Morbillo, Unicef: 169 milioni di bimbi non vaccinati, Italia quinta tra paesi ricchi

Dopo l'Organizzazione mondiale della Sanità (Oms) anche l'Unicef lancia l'allarme morbillo: circa 169 milioni di bambini - in media 21,1 milioni l'anno - tra il 2010 e il 2017 non hanno ricevuto la prima dose di vaccino contro il morbillo. Con l'Italia che è quinta tra i paesi sviluppati per numero di bambini non vaccinati. La conseguenza è che nei primi tre mesi del 2019, nel mondo sono stati segnalati più di 110mila casi di morbillo, circa il 300% in più rispetto allo stesso periodo dello scorso anno. Nella classifica dei 10 paesi ad alto reddito dove i bambini non hanno ricevuto la prima dose di vaccino contro il morbillo tra il 2010 e il 2017 , al primo posto sono gli Stati Uniti, con due milioni e 593mila bambini non vaccinati. Seguono Francia (608mila), Regno Unito (527mila), Argentina (438mila) e Italia (435mila).
Nei paesi a basso e medio reddito, "la situazione è critica". Nel 2017, per esempio, la Nigeria aveva il numero più alto di bambini sotto un anno di vita che non aveva ricevuto la prima dose di vaccino, circa quattro milioni, seguita da India con 2,9 milioni, Pakistan e Indonesia con 1,2 milioni ciascuno ed Etiopia con 1,1 milioni.

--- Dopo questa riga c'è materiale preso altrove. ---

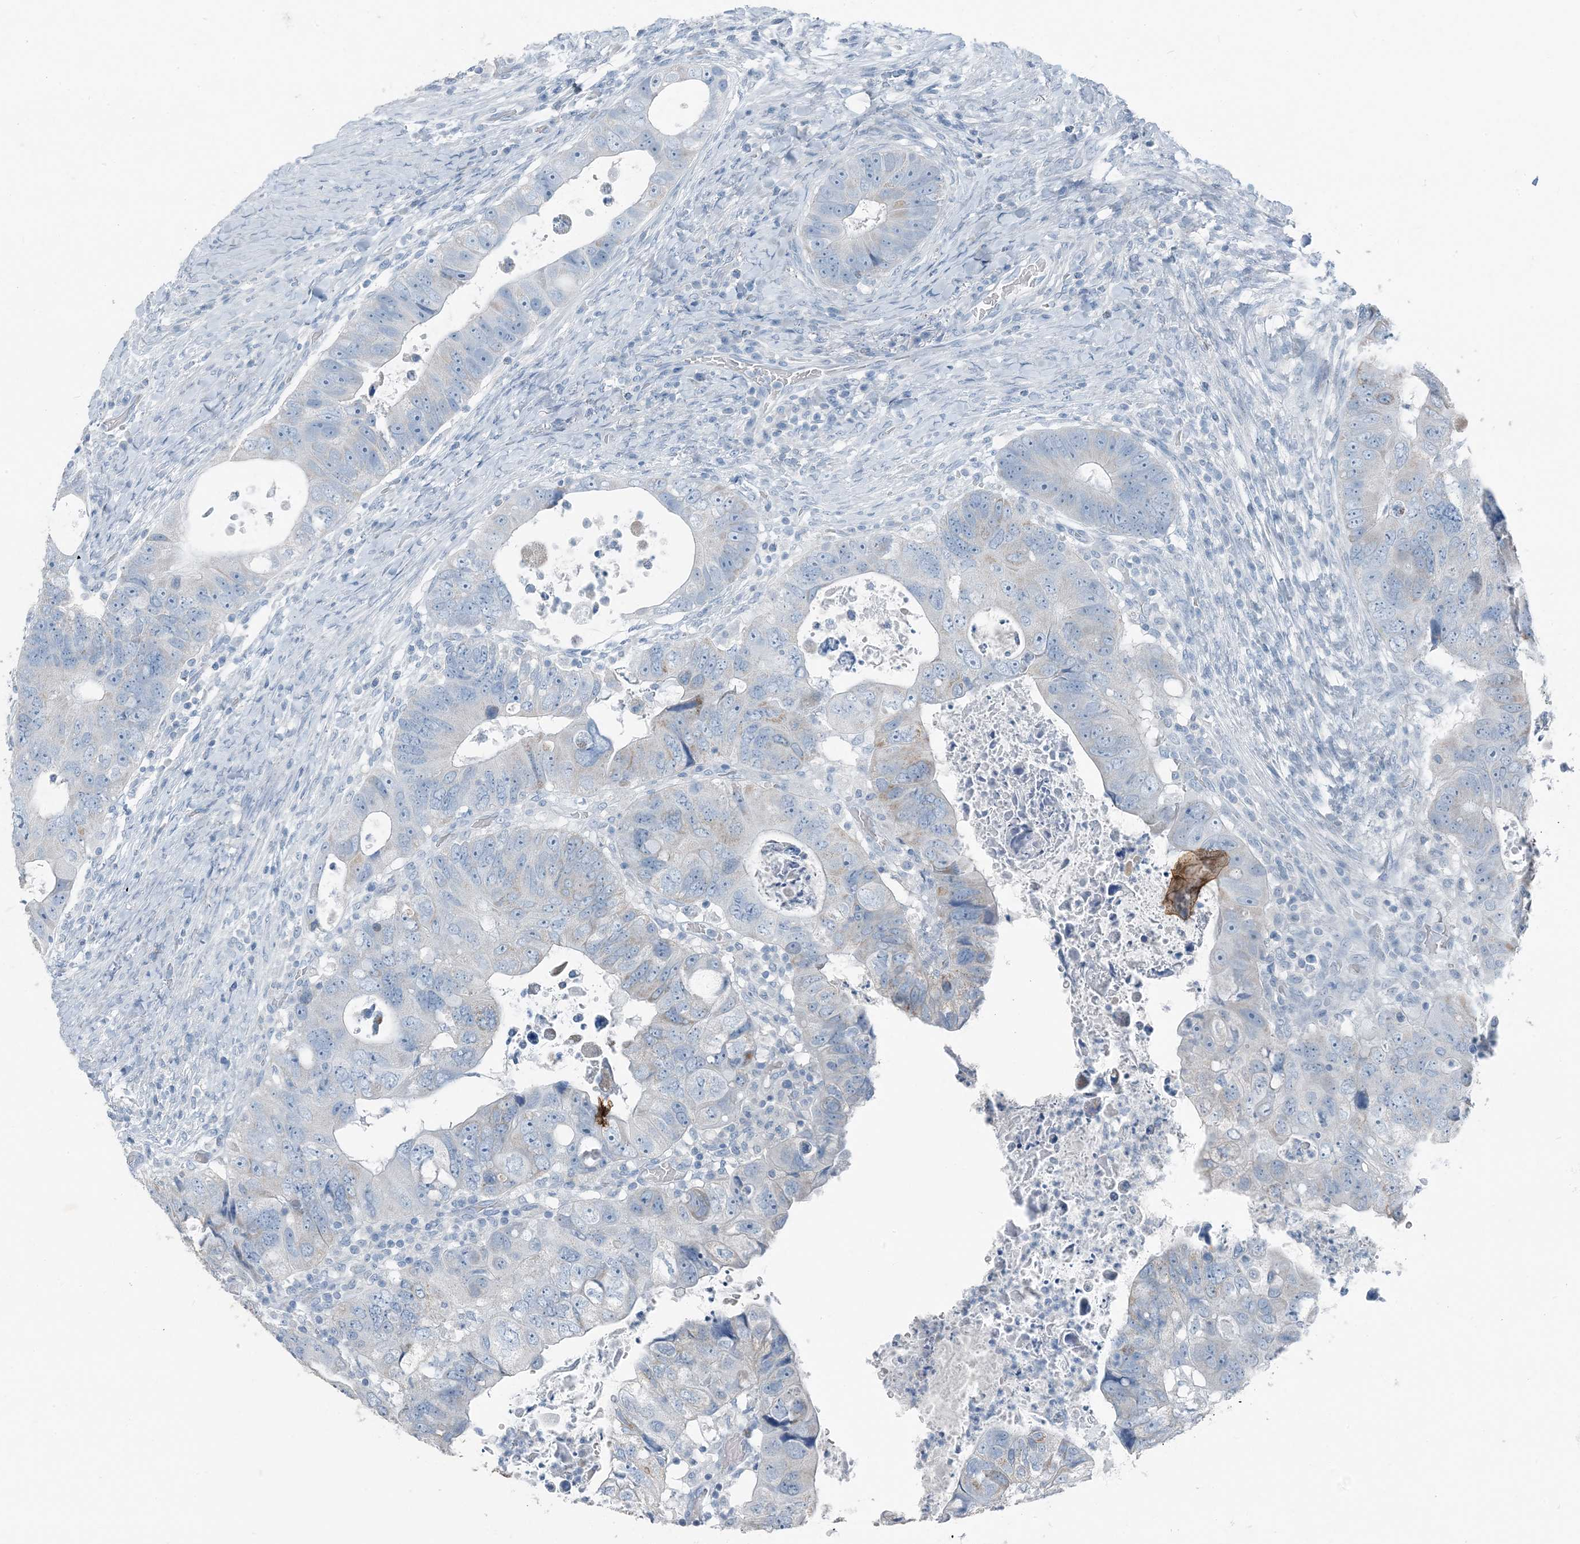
{"staining": {"intensity": "negative", "quantity": "none", "location": "none"}, "tissue": "colorectal cancer", "cell_type": "Tumor cells", "image_type": "cancer", "snomed": [{"axis": "morphology", "description": "Adenocarcinoma, NOS"}, {"axis": "topography", "description": "Rectum"}], "caption": "A high-resolution image shows IHC staining of colorectal adenocarcinoma, which displays no significant positivity in tumor cells.", "gene": "FAM162A", "patient": {"sex": "male", "age": 59}}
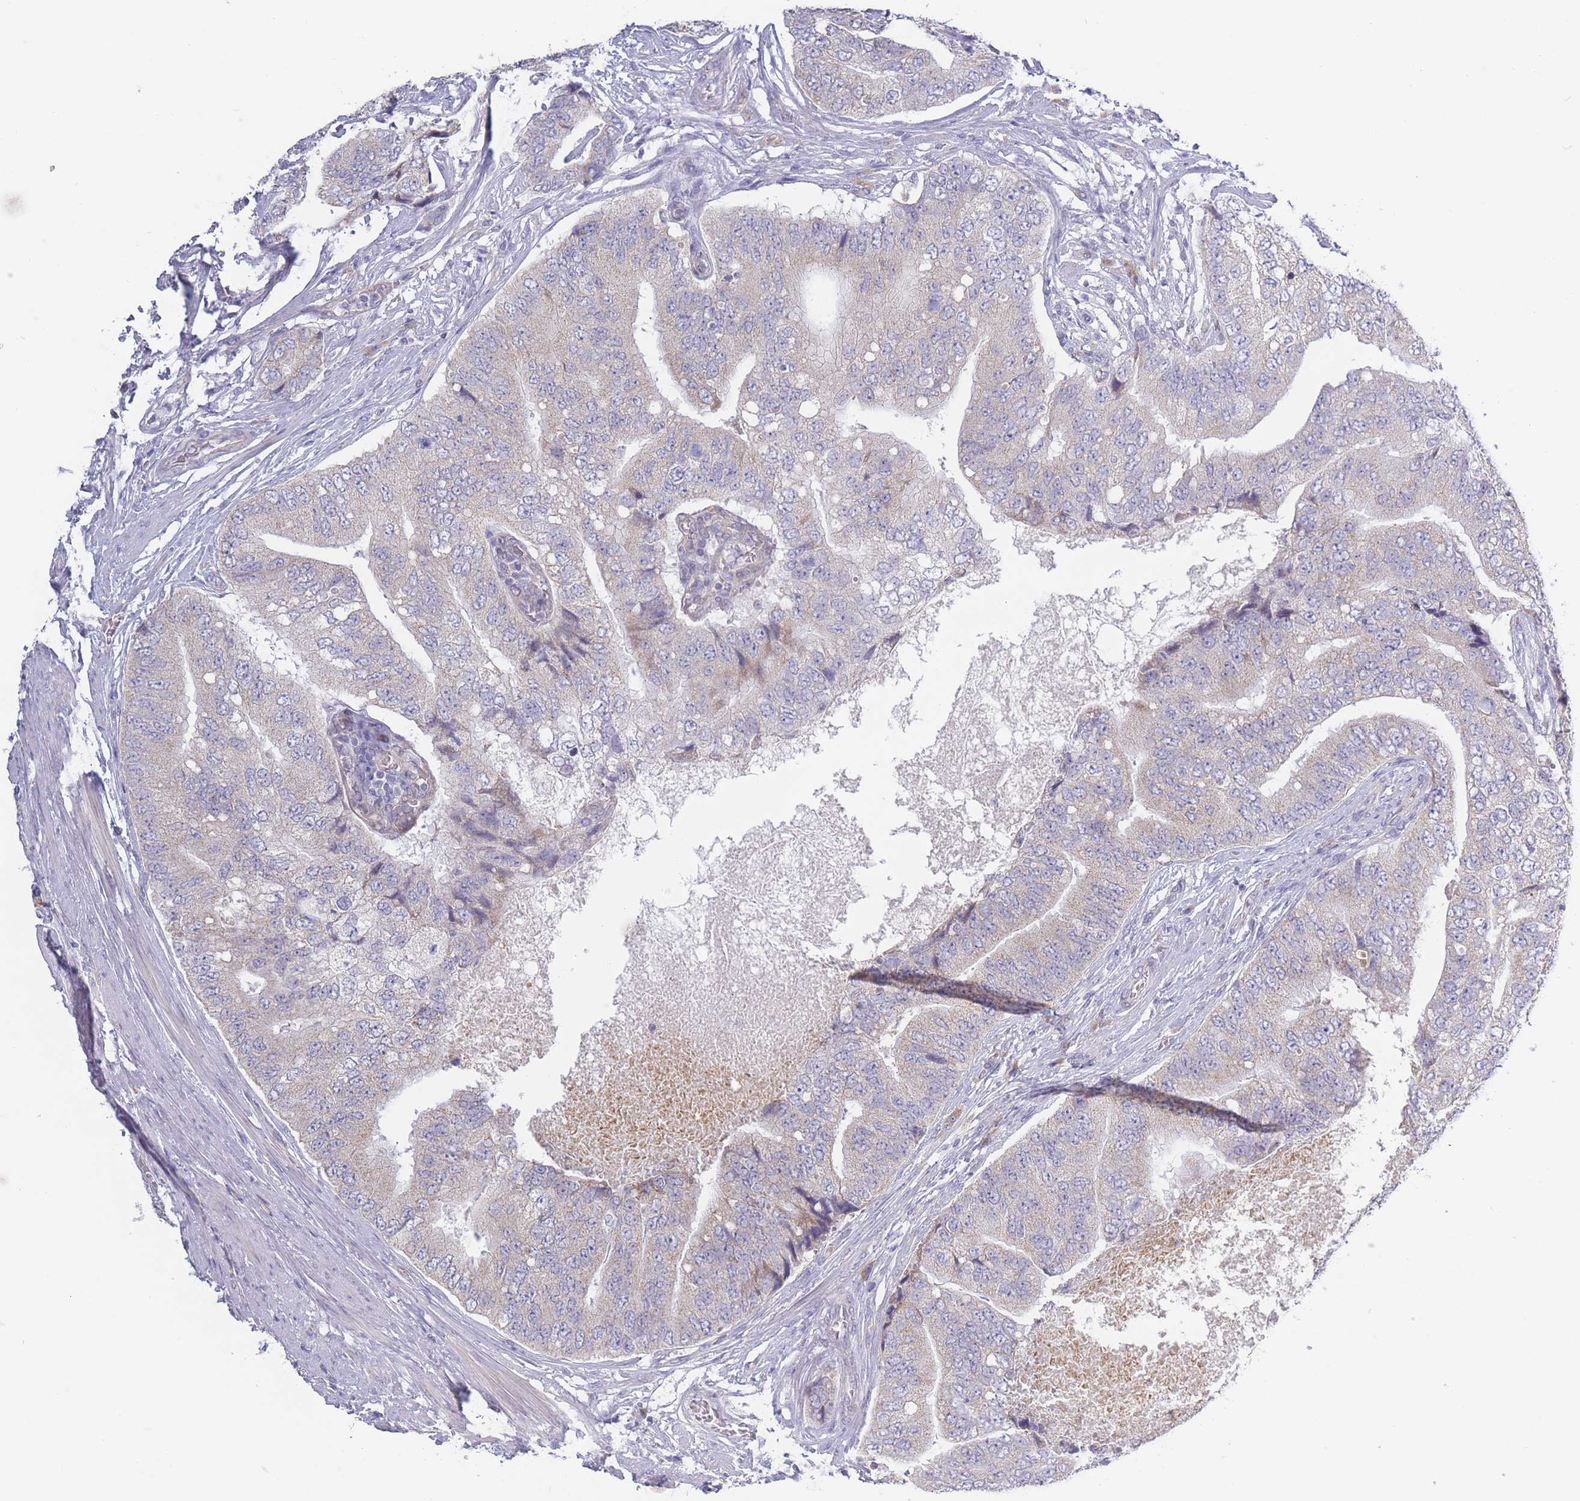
{"staining": {"intensity": "negative", "quantity": "none", "location": "none"}, "tissue": "prostate cancer", "cell_type": "Tumor cells", "image_type": "cancer", "snomed": [{"axis": "morphology", "description": "Adenocarcinoma, High grade"}, {"axis": "topography", "description": "Prostate"}], "caption": "This image is of prostate cancer stained with immunohistochemistry to label a protein in brown with the nuclei are counter-stained blue. There is no expression in tumor cells.", "gene": "FAM227B", "patient": {"sex": "male", "age": 70}}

I livelli di copertura mondiale per la seconda dose di vaccino contro il morbillo "sono anche più allarmanti", denuncia l'Unicef. Dei 20 paesi con il maggior numero di bambini non vaccinati nel 2017, nove non hanno introdotto la seconda dose. Venti paesi dell'Africa subsahariana non hanno introdotto la seconda dose necessaria nel programma nazionale di vaccinazione, esponendo oltre 17 milioni di neonati all'anno a un rischio più alto di morbillo durante la loro infanzia. La crescita del numero di bambini non vaccinati ha creato un percorso verso focolai di morbillo che oggi colpiscono diversi paesi del mondo. "Il terreno per le epidemie di morbillo cui stiamo assistendo oggi è stato gettato anni fa - ha dichiarato la statunitense Henrietta Holsman Fore (nella foto a destra), direttore generale dell`Unicef - Il virus del morbillo troverà sempre bambini non vaccinati. Se vogliamo seriamente evitare la diffusione di questa pericolosa ma prevenibile malattia, dobbiamo vaccinare ogni bambino, sia nei paesi ricchi sia in quelli poveri".

Questi gli Stati che, secondo l'Unicef, hanno fatto registrare i maggiori incrementi di morbillo fra il 2017 e il 2018: Ucraina, con 30338 casi in più; Filippine 13192; Brasile 10262; Yemen 6641; Venezuela 4916; Serbia 4355; Madagascar 4307; Sudan 3496; Thailandia 2758; Francia 2269. Fra i paesi con la più alta immunizzazione dal morbillo c'è Cuba (98% nel 2018, nella foto d'apertura, vaccinazioni direttamente nelle classe di una scuola primaria).